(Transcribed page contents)
══════════

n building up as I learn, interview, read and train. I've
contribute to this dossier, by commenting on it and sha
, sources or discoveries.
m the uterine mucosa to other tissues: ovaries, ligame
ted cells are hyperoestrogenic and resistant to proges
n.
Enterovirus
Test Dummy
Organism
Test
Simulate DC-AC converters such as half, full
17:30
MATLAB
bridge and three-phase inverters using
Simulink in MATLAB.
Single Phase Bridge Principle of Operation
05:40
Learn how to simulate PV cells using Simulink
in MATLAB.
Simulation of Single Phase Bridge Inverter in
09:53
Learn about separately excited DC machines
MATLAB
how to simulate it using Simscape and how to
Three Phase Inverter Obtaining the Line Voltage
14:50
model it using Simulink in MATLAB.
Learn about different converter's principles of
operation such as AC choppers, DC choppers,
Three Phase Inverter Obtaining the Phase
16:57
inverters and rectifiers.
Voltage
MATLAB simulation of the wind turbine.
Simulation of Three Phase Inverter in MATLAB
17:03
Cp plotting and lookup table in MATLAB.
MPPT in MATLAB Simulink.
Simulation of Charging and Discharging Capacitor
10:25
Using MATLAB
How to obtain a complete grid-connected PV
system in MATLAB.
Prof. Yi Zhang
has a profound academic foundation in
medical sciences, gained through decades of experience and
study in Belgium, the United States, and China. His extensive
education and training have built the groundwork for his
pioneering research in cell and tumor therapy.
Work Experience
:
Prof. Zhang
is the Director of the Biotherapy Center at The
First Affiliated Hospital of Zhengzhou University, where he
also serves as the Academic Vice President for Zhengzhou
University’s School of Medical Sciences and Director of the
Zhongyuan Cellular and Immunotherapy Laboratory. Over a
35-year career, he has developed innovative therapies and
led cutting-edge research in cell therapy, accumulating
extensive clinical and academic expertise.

══════════

WHAT THE TASK REQUIRES: Look over the records above, and wherever a line contains the string "Director", copy that line.

PROBLEM SOLUTION:
is the Director of the Biotherapy Center at The
University’s School of Medical Sciences and Director of the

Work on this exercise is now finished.